* Problem
Every line of the material that follows must be printed again exactly.

* Given entries
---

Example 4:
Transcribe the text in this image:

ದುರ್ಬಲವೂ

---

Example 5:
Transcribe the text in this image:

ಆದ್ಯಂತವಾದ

* Task solution
---

Example 4:
Transcribe the text in this image:

ದುರ್ಬಲವೂ

---

Example 5:
Transcribe the text in this image:

ಆದ್ಯಂತವಾದ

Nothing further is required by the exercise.